Brinkmanship is also shown in relation to modularity, the undoubted popularity of which is recognised but treated with too much suspicion. Modularity increases coverage and motivates students and it would have been better to develop those qualities positively than to fall back on insulting suggestions that modules are flawed because re-sit possibilities might make them easier to obtain.
The sharper the focus the more apparent the difficulties - not helped by problems of vocabulary such as creating new jargon in "key skills", not following through with "National Traineeships" and by continuing to use "academic" with all its unhelpful baggage. From the point of view of FE there are frustrations, chiefly the emphasis on A-level, ranging from concern about its difficulty to the suggestion of an Advanced Diploma which is so strongly based on it. This approach, whether intended or not, makes attempts to sell GNVQ as a genuine alternative difficult.
Suggestions that FE takes the strain of disaffected school pupils is also unhelpful. Colleges have spent many years devising link schemes based on pupil interest rather than a kind of last chance saloon. We catered for these youngsters in an increasingly relevant and caring fashion but have had the plug pulled on most such schemes by a combination of lack of funding and unhelpful competition. Without new money these developments will not occur and even with it there is a danger of colleges being seen as "sin bins".
Unanswered questions vital to FE are the relationship between National Traineeships and Modern Apprenticeships and the cut-off point between Entry and Foundation levels.
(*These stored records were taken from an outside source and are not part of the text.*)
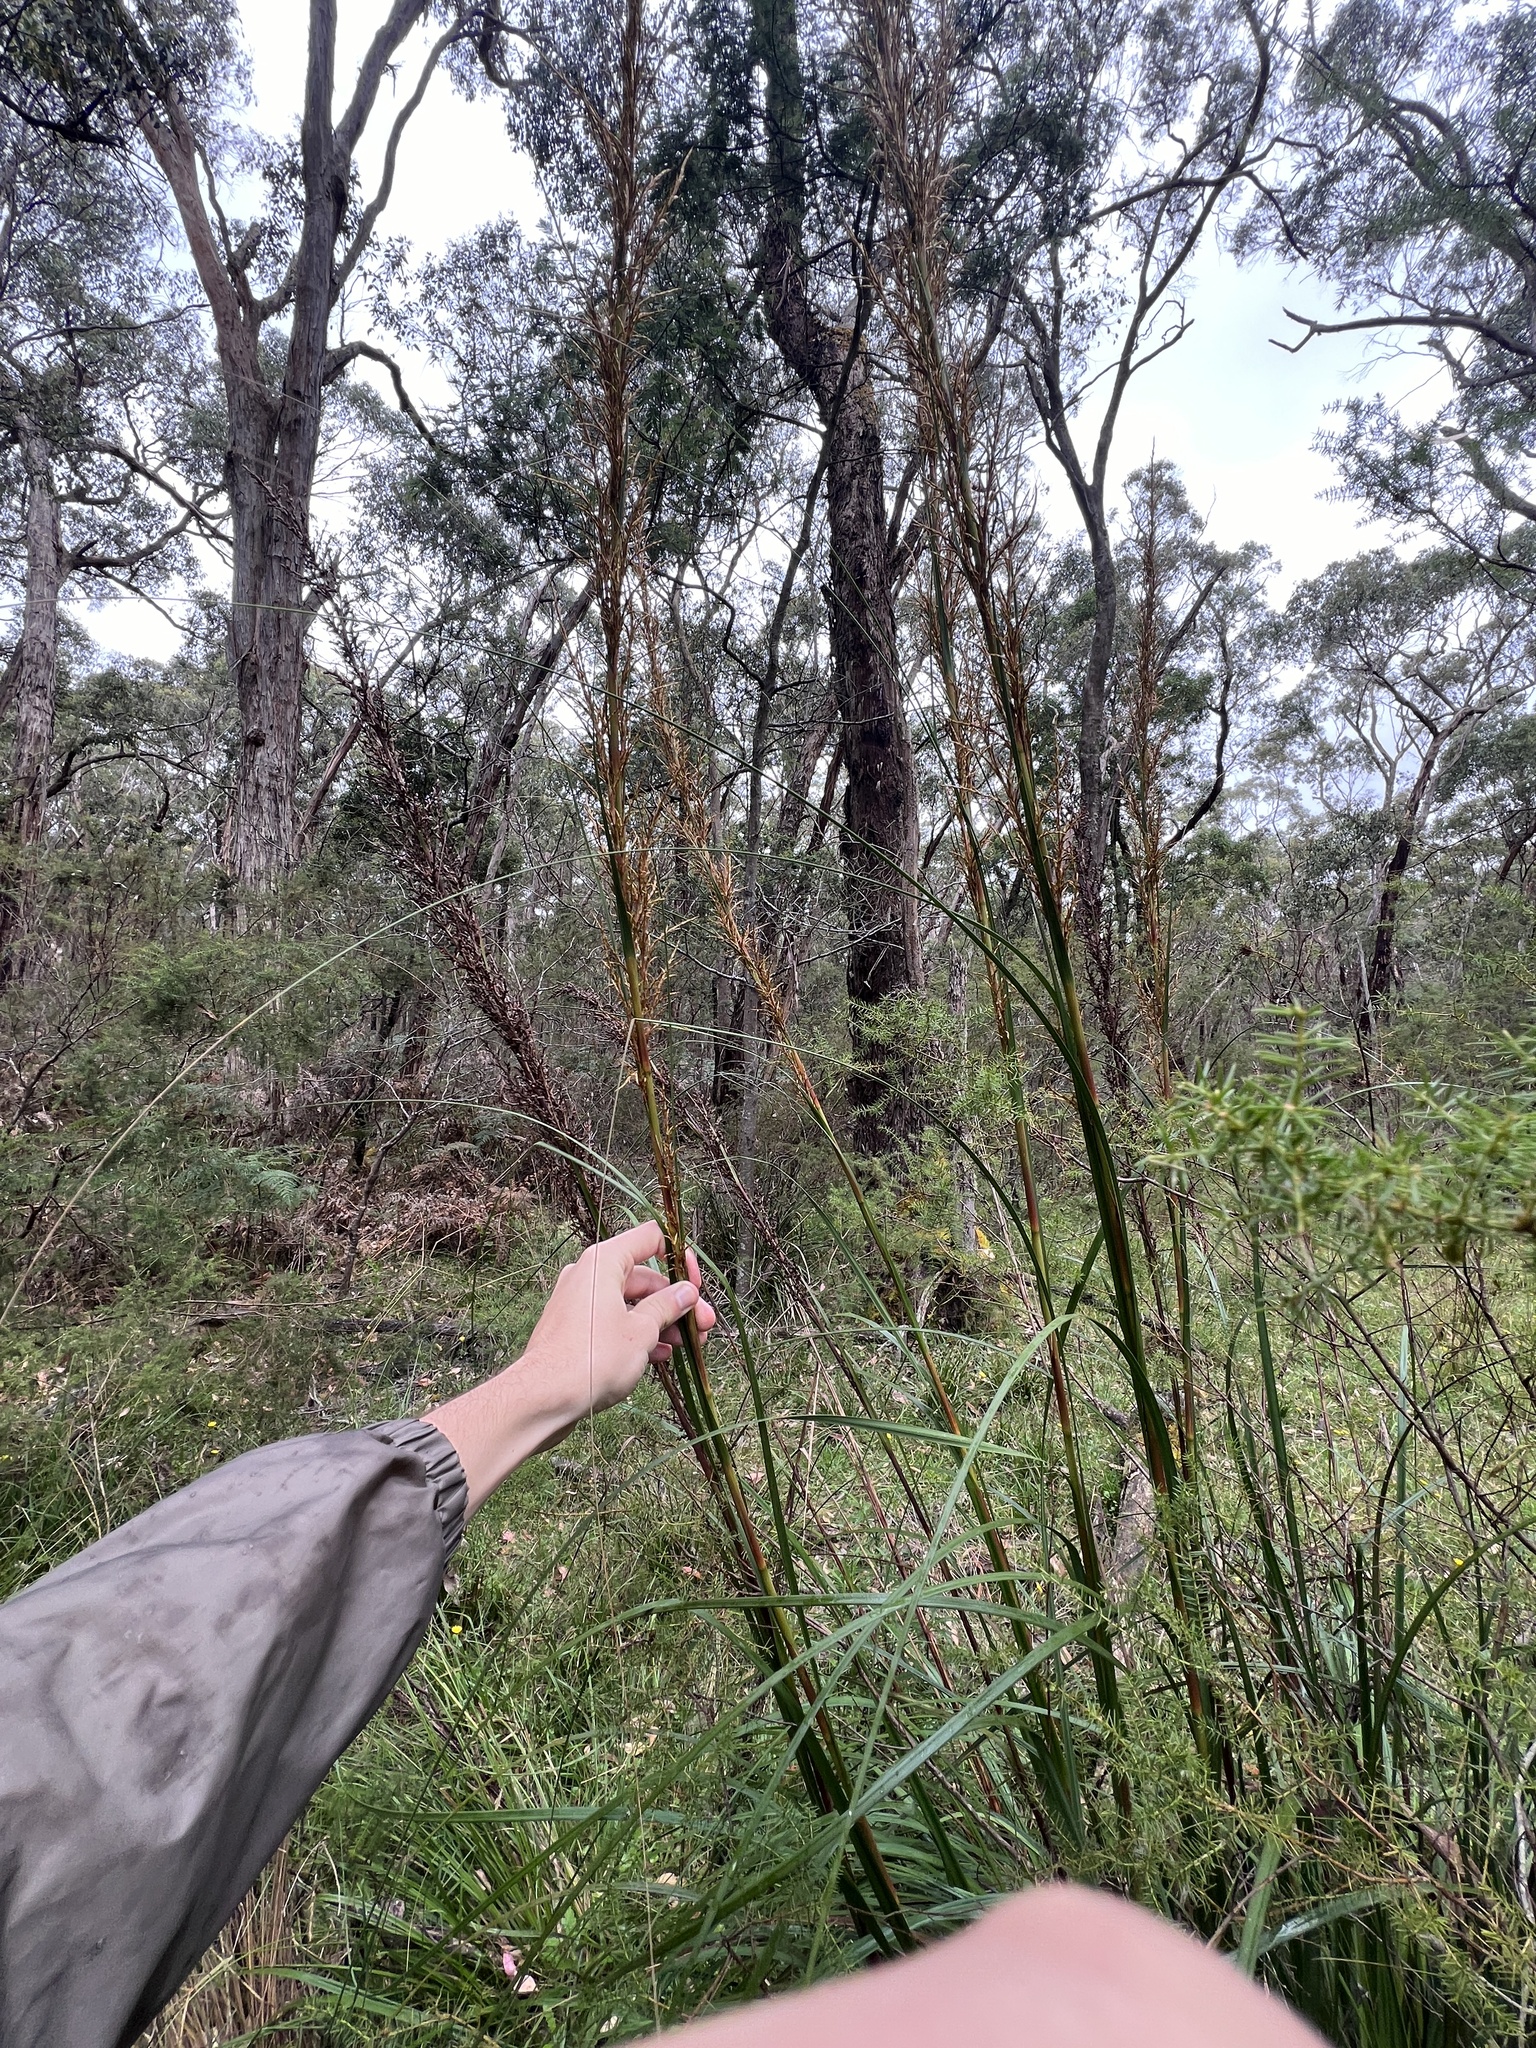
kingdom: Plantae
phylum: Tracheophyta
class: Liliopsida
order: Poales
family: Cyperaceae
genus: Gahnia
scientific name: Gahnia sieberiana
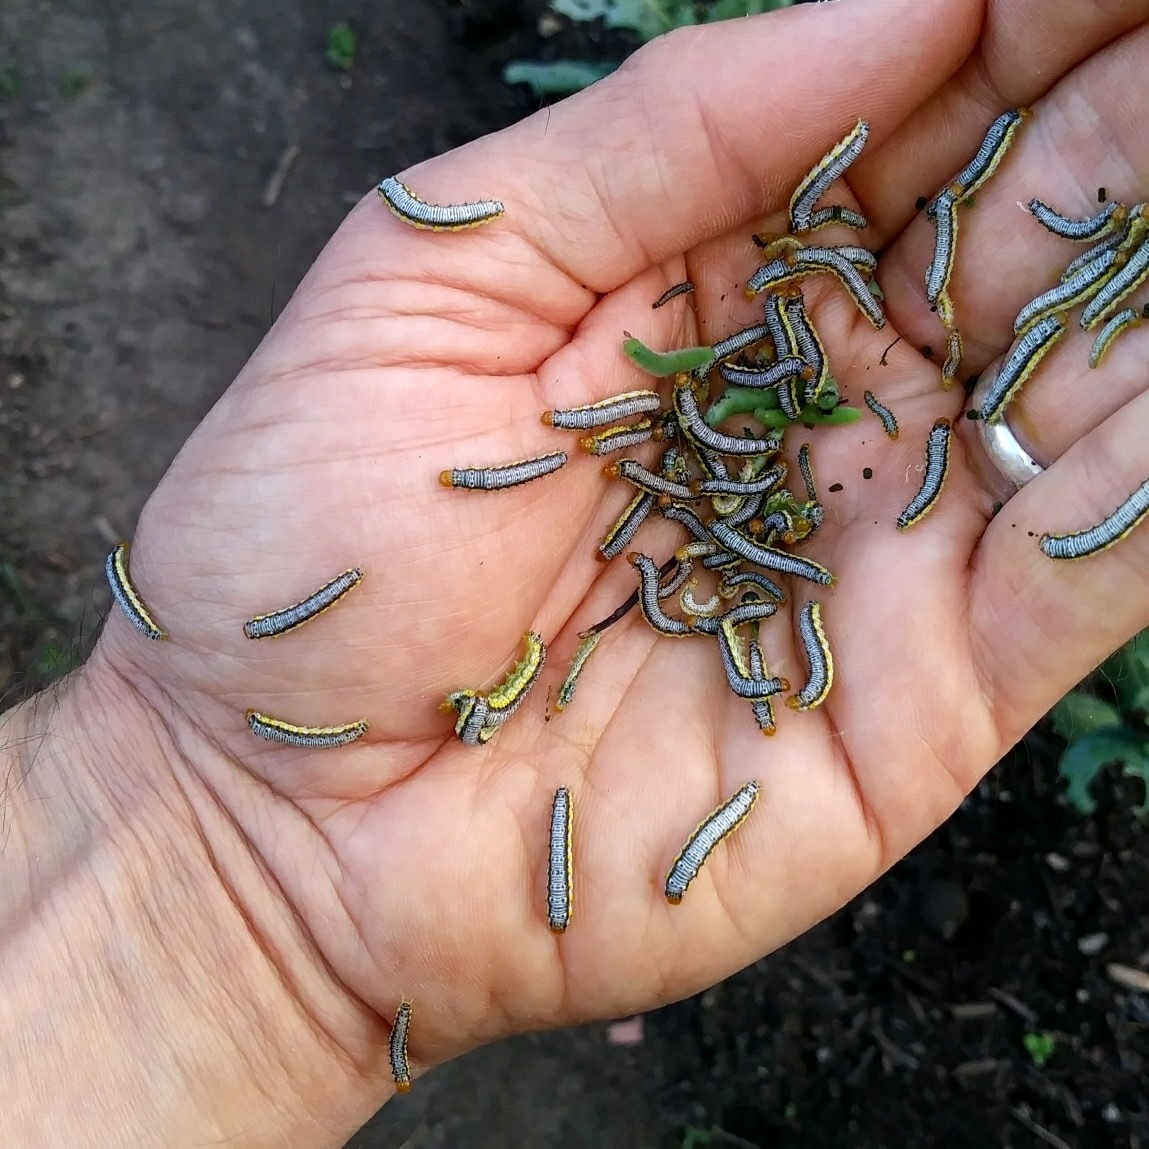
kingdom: Animalia
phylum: Arthropoda
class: Insecta
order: Lepidoptera
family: Crambidae
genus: Evergestis
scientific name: Evergestis rimosalis
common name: Cross-striped cabbageworm moth
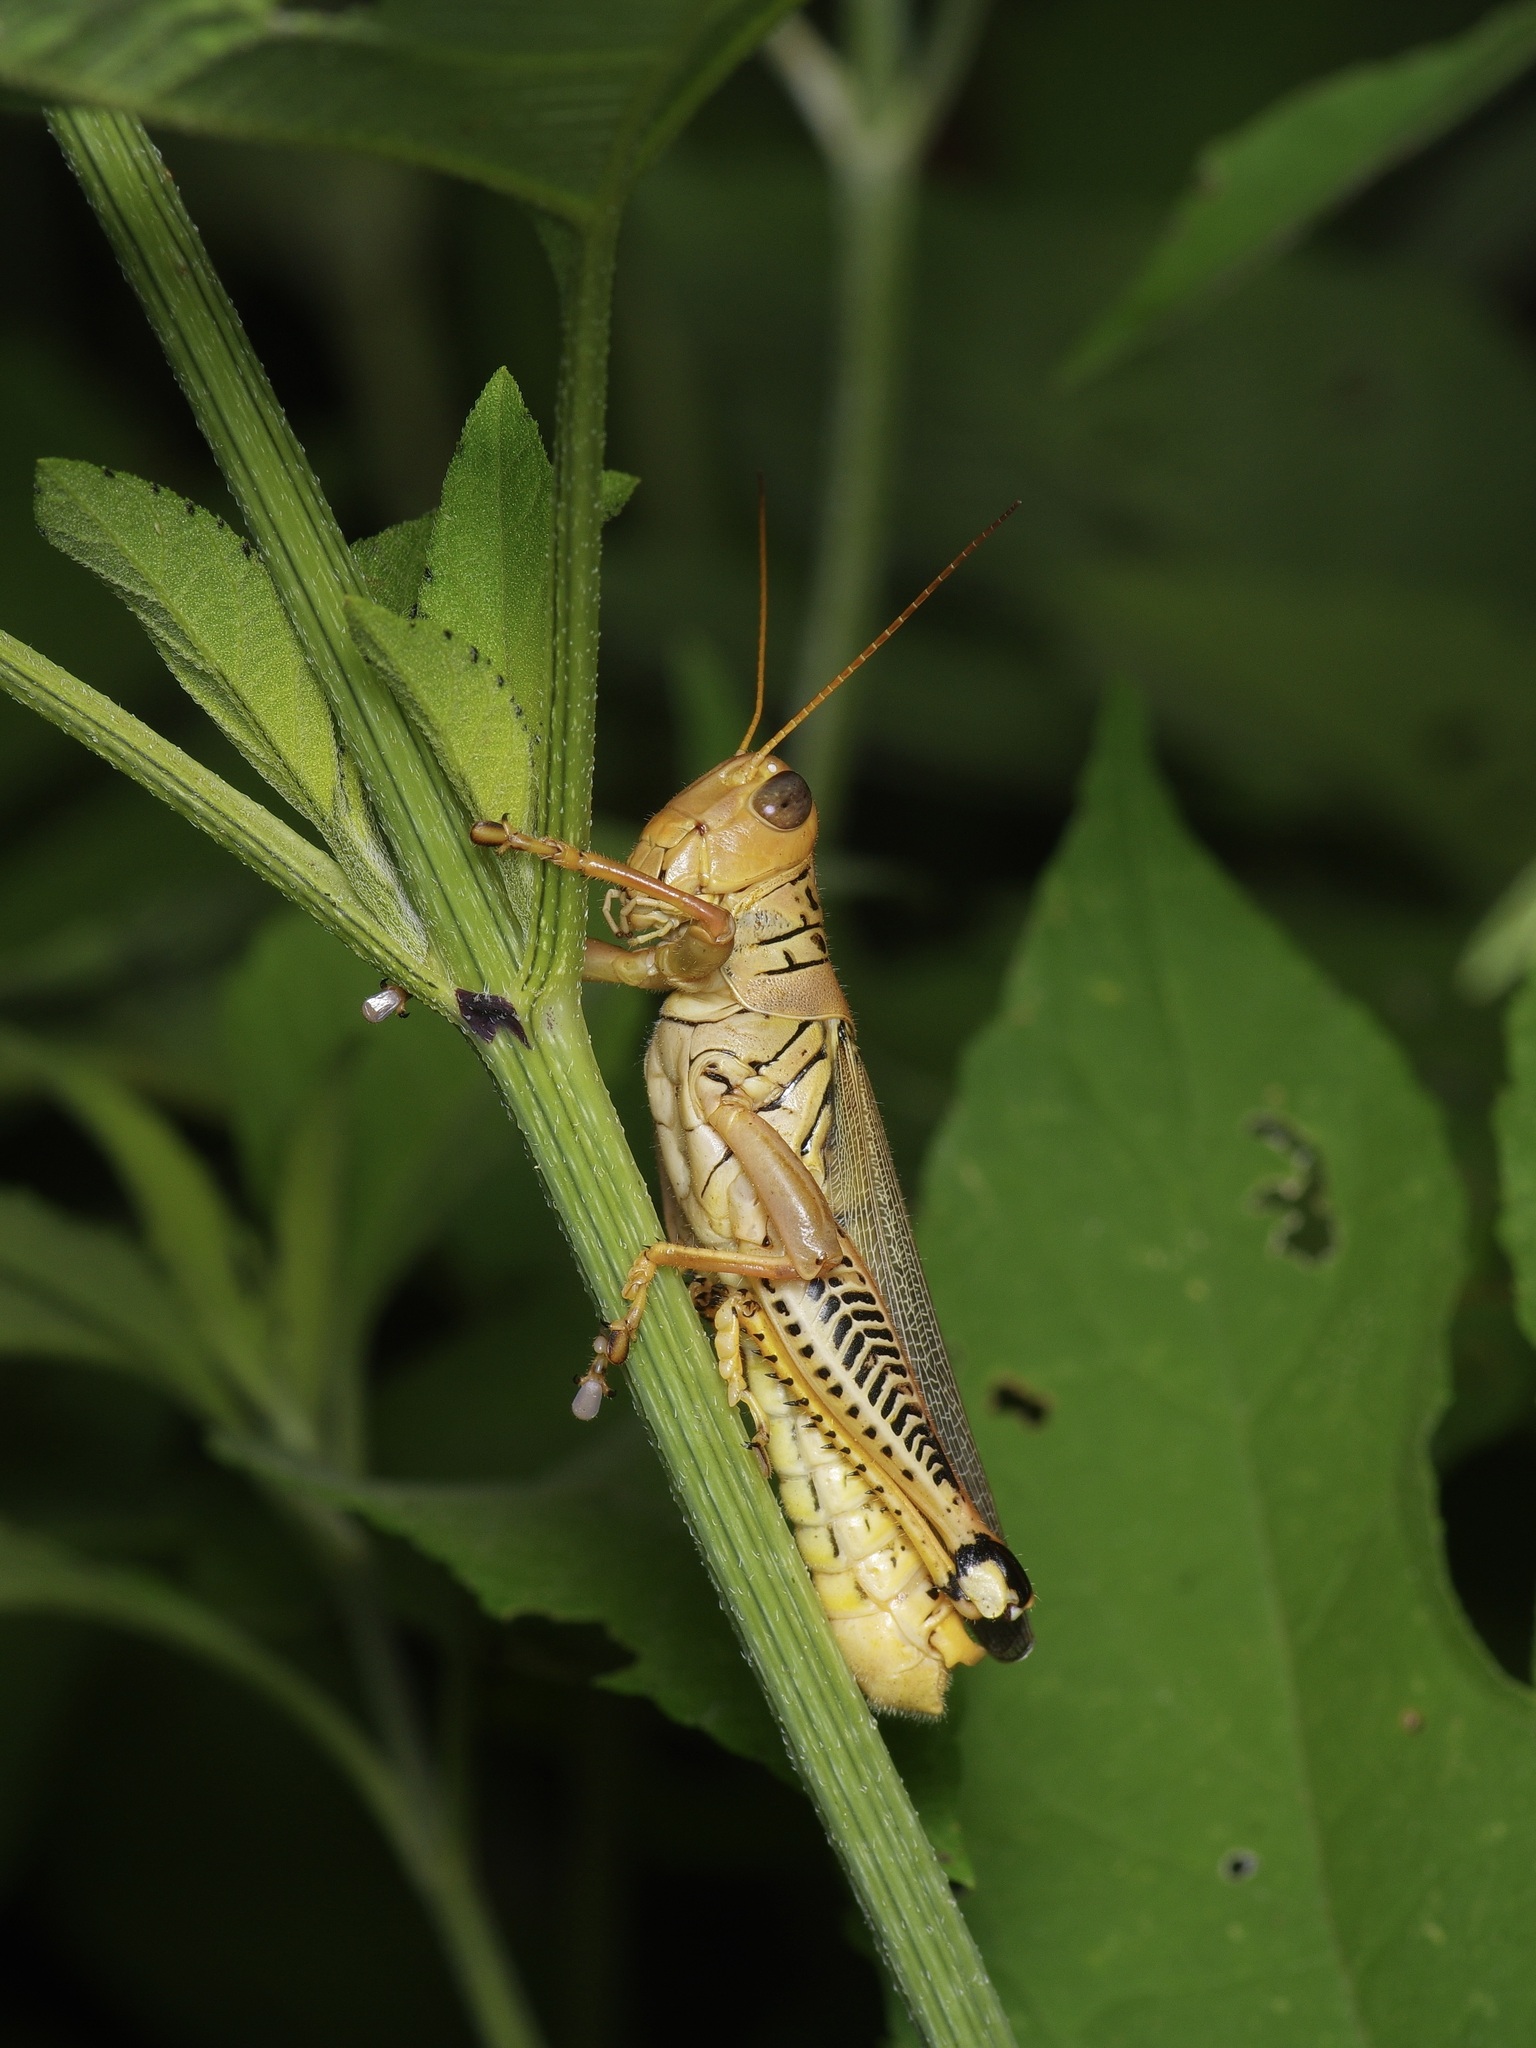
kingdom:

The former problem centres on whether advanced NVQs are a target for youth training or not while the latter is based on misunderstandings between basic skills in communications and number and the ability to apply them demanded by the National Council for Vocational Qualifications. Without clear answers it will be difficult to progress either initiative.
The new AS-levels, while much more useful as part of a framework, may worry colleges. Without an unequivocal ruling that they are to be taken after one year of study some schools are certain to entice some pupils into a two-year version of the horizontal AS. The value added for the individual will be minimal but the seductive nature of the offer and the gentle experience it promises could be a serious competitive threat. One can only hope that a funding regime for schools may prevent it.
This leads me to the practical realities surrounding even the more hopeful suggestions in Dearing so far as colleges are concerned. Two things can prevent us from taking full advantage of any increased flexibility. Externally there will have to be changes to the FEFC funding methodology to allow credit for units of courses. Here the change at the top of the council may help by bringing a review of funding. Such a review, coinciding as it does with Dearing, may also influence the internal barriers to student programme flexibility, namely the current fashion for dividing the work of colleges on the basis of powerful cost centres with the increased difficulty this can give for offering programmes which cross these artificial boundaries.
This may seem like carping. Unfortunately, however, the lack of a long-term vision in the review means that instead of a blueprint for progress we seem to have been given a pile of building bricks of variable quality. It is an opportunity which has not quite been grasped.
Noel Kershaw was formerly principal of Yeovil College and is an honorary research fellow at Exeter University.